Amino Alcohols from Eugenol as Potential Semisynthetic Insecticides: Chemical, Biological, and Computational Insights
Renato B. Pereira,
Nuno F. S. Pinto,
Maria José G. Fernandes,
Tatiana F. Vieira,
Ana Rita O. Rodrigues,
David M. Pereira,
Sérgio F. Sousa,
Elisabete M. S. Castanheira,
A. Gil Fortes,
M. Sameiro T. Gonçalves
Affiliations
Renato B. Pereira
REQUIMTE/LAQV, Laboratory of Pharmacognosy, Department of Chemistry, Faculty of Pharmacy, University of Porto, R. Jorge Viterbo Ferreira, 228, 4050-313 Porto, Portugal
Nuno F. S. Pinto
Centre of Chemistry, Department of Chemistry, University of Minho, Campus of Gualtar, 4710-057 Braga, Portugal
Maria José G. Fernandes
Centre of Chemistry, Department of Chemistry, University of Minho, Campus of Gualtar, 4710-057 Braga, Portugal
Tatiana F. Vieira
Associate Laboratory i4HB—Institute for Health and Bioeconomy, Faculty of Medicine, University of Porto, 4200-319 Porto, Portugal
Ana Rita O. Rodrigues
Centre of Physics of Minho and Porto Universities (CF-UM-UP), University of Minho, Campus of Gualtar, 4710-057 Braga, Portugal
David M. Pereira
REQUIMTE/LAQV, Laboratory of Pharmacognosy, Department of Chemistry, Faculty of Pharmacy, University of Porto, R. Jorge Viterbo Ferreira, 228, 4050-313 Porto, Portugal
Sérgio F. Sousa
Associate Laboratory i4HB—Institute for Health and Bioeconomy, Faculty of Medicine, University of Porto, 4200-319 Porto, Portugal
Elisabete M. S. Castanheira
Centre of Physics of Minho and Porto Universities (CF-UM-UP), University of Minho, Campus of Gualtar, 4710-057 Braga, Portugal
A. Gil Fortes
Centre of Chemistry, Department of Chemistry, University of Minho, Campus of Gualtar, 4710-057 Braga, Portugal
M. Sameiro T. Gonçalves
Centre of Chemistry, Department of Chemistry, University of Minho, Campus of Gualtar, 4710-057 Braga, Portugal
A series of β-amino alcohols were prepared by the reaction of eugenol epoxide with aliphatic and aromatic amine nucleophiles.

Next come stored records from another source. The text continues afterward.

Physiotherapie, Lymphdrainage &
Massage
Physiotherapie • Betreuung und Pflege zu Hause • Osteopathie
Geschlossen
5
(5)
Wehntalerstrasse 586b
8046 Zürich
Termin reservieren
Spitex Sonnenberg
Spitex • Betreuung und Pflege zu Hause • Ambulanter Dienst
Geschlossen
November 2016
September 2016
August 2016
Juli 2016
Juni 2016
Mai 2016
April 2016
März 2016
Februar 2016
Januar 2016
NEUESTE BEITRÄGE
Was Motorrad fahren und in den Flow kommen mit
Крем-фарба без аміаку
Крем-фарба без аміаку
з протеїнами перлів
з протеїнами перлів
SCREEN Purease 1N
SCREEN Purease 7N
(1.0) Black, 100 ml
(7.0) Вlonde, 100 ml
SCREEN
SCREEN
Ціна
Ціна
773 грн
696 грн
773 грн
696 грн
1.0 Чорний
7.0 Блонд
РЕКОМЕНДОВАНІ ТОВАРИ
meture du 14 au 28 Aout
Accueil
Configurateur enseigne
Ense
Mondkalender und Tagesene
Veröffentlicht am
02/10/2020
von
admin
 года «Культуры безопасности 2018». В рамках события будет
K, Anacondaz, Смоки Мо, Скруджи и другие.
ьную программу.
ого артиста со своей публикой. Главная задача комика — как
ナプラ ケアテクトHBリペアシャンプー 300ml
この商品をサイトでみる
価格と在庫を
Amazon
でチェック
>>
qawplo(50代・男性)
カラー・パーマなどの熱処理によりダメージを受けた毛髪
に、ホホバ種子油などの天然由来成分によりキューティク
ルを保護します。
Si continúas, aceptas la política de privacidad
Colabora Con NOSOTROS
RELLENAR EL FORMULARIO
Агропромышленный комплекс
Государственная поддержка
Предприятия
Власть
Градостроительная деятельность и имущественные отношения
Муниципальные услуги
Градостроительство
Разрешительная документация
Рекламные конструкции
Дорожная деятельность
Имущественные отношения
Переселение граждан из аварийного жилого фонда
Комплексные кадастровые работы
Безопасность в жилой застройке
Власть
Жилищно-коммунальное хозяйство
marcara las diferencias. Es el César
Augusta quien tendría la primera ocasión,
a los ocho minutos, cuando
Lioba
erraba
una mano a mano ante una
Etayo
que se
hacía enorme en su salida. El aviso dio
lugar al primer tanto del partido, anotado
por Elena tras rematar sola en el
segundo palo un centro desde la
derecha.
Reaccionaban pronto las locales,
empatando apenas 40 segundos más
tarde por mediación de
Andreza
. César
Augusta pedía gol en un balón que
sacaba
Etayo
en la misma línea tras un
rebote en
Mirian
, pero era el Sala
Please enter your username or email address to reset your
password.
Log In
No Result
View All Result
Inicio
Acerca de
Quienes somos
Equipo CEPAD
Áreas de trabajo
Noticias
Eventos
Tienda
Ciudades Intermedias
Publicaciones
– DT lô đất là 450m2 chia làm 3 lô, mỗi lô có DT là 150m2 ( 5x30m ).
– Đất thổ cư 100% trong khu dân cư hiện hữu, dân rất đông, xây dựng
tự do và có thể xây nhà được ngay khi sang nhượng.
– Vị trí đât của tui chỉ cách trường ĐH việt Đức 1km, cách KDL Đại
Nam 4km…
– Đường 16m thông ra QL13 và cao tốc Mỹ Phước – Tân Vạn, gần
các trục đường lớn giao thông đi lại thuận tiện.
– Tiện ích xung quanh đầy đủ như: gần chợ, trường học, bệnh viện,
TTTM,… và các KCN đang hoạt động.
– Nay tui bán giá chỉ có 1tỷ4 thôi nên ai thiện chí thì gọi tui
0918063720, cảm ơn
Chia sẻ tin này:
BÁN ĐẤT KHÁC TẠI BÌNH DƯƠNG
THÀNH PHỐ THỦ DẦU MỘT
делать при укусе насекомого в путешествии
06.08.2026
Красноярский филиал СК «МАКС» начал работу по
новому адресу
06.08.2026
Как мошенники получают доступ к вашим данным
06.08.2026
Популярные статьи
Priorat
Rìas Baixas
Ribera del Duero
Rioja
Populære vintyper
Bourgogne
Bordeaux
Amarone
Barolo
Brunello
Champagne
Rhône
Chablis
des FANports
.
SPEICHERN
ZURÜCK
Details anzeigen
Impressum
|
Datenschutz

The synthesized compounds were fully characterized and evaluated as potential insecticides through the assessment of their biological activity against Sf9 insect cells, compared with a commercial synthetic pesticide (chlorpyrifos, CHPY). Three derivatives bearing a terminal benzene ring, either substituted or unsubstituted, were identified as the most potent molecules, two of them displaying higher toxicity to insect cells than CHPY. In addition, the most promising molecules were able to increase the activity of serine proteases (caspases) pivotal to apoptosis and were more toxic to insect cells than human cells. Structure-based inverted virtual screening and molecular dynamics simulations demonstrate that these molecules likely target acetylcholinesterase and/or the insect odorant-binding proteins and are able to form stable complexes with these proteins. Encapsulation assays in liposomes of DMPG and DPPC/DMPG (1:1) were performed for the most active compound, and high encapsulation efficiencies were obtained. A thermosensitive formulation was achieved with the compound release being more efficient at higher temperatures.